Jean-Pierre Deloux a organisé ces textes par thème,
facilitant ainsi la lecture et stimulant l’intérêt du lecteur. Les textes,
souvent courts, parfois de simples notes, abordent l’histoire, la symbolique ou
les mythologies. Ils sont typiques de la période de Pierre Plantard, d’autres
personnages ayant procédé de même à une époque où il était difficile d’accéder
aux sources.
« Ces documents, nous dit encore Jean-Pierre
Deloux, permettent de se faire une idée de la culture, des connaissances
étendues de leur auteur, et surtout des modes de penser particulier à
l’hermétisme. Pierre Plantard qualifiait ces textes de rêveries. Ils
font effectivement référence à une pensée qu’on laisse divaguer volontairement
durant le rêve éveillé, à un passage volontaire du coq-à-l’âne par le biais de
jeu de mots et d’associations libres. Ce mode participe de la pensée analogique
et de l’interaction ludique des symboles, qu’on ne pratique guère aujourd’hui. »
Si nous sommes loin de la rigueur de l’hermétisme en
son sens le plus strict, y compris de la Langue des oiseaux qui est tout sauf
une rêverie, ce serait une erreur de rejeter ces textes. L’intérêt est d’un
autre ordre certes, mais il existe.
Exemple avec Le Prince Vert :
« Prince Vert est celui qui admire sa
superbe origine pour se proposer une fin plus superbe encore. Afin que ses
ancêtres descendent de lui, il renverse les arbres de la forêt généalogique
pour les dresser racines en l’air. Le peuple qui reconnaît sa révolte en
Thierry la fronde et Robin-des-Bois exige du Prince Vert la qualité
aristocratique et le droit de paraître en champ clos, croix rouge sous le tissu
vert de l’écu. Le peuple admire la prairie verte, buveuse de sang où se marient
le « sel de la terre » et la « sueur de ton front », mais à
une condition : que cet aristocrate n’ait pas de parents. »
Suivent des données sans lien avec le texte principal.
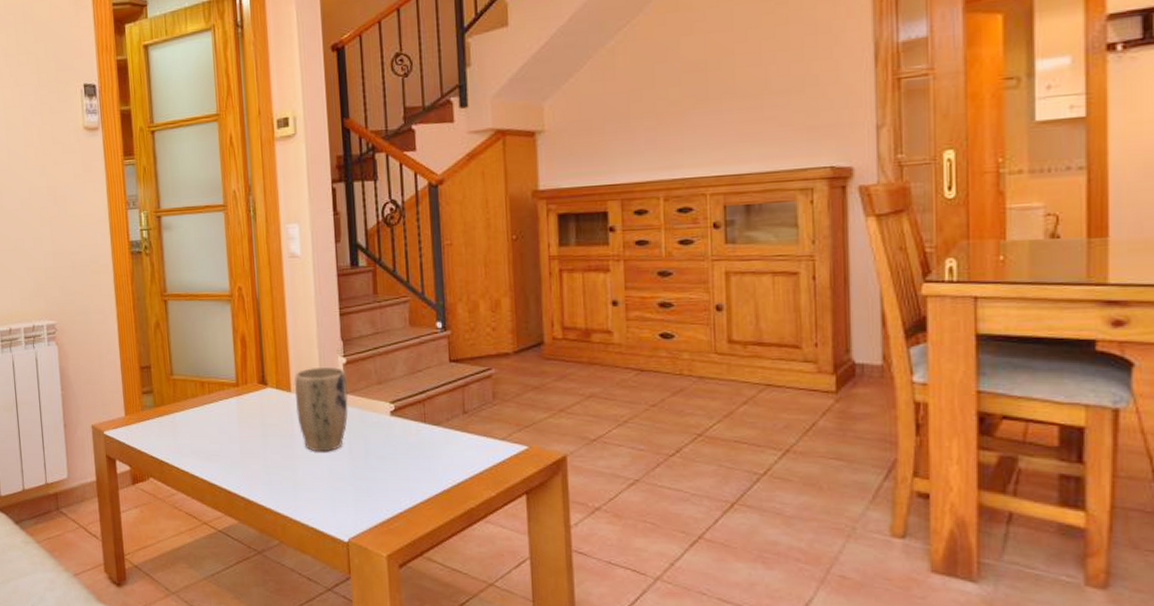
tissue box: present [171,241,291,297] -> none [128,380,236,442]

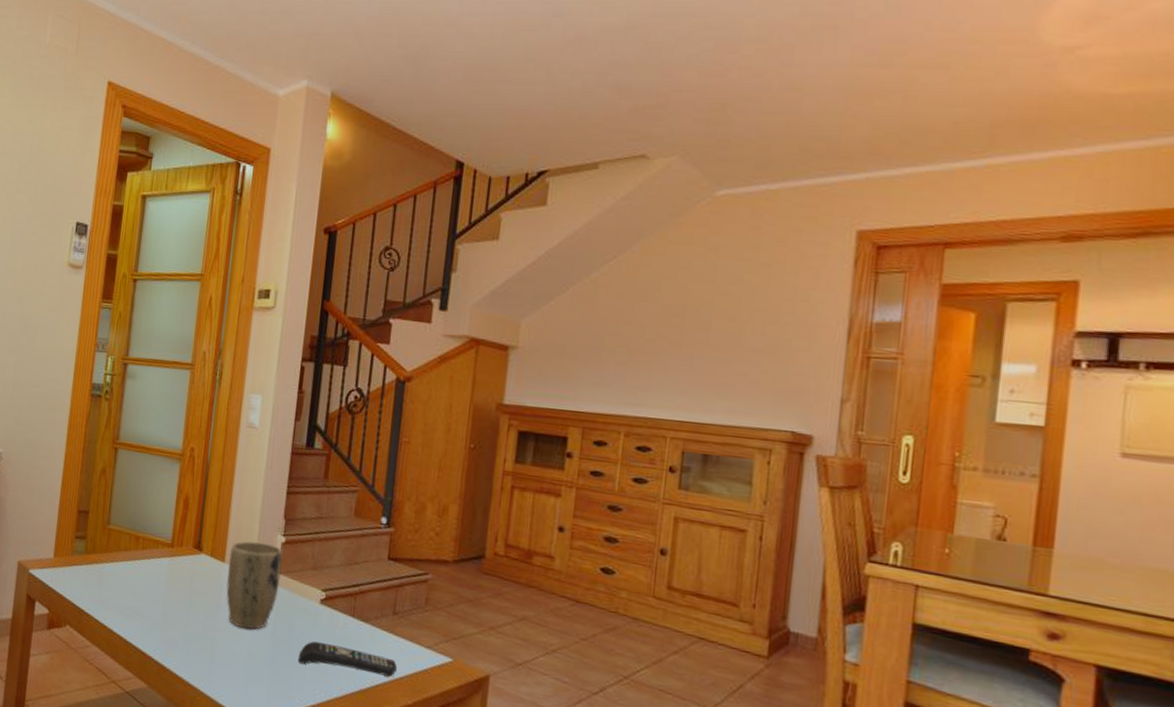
remote control: none [378,453,476,475] -> present [297,641,398,677]

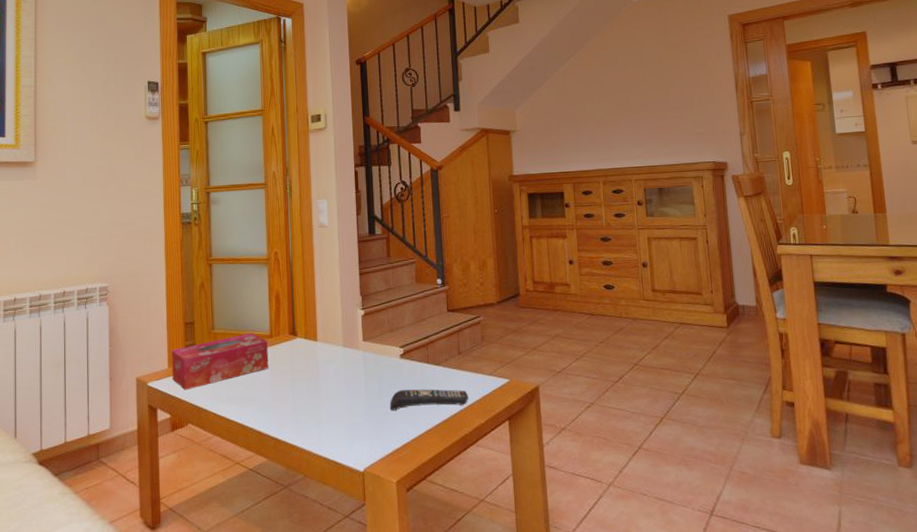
tissue box: none [56,536,168,588] -> present [172,333,269,391]
plant pot: present [226,541,283,630] -> none [320,318,365,393]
Ce simple passage s’offre aux multiples dimensions de
l’interprétation : politique, sociétale, métaphysique, et même alchimique,
exceptionnellement. Les contributions sont qualitativement inégales mais la
plupart d’entre elles ne manquent pas d’intérêt. Bien entendu, elles ne
sauraient valider le montage opéré par Pierre Plantard, mais parfois, la poésie
transforme le rêve en songe.
Cet ouvrage, de belle facture, est sans doute l’un des
rares ouvrages intéressants sur le sujet.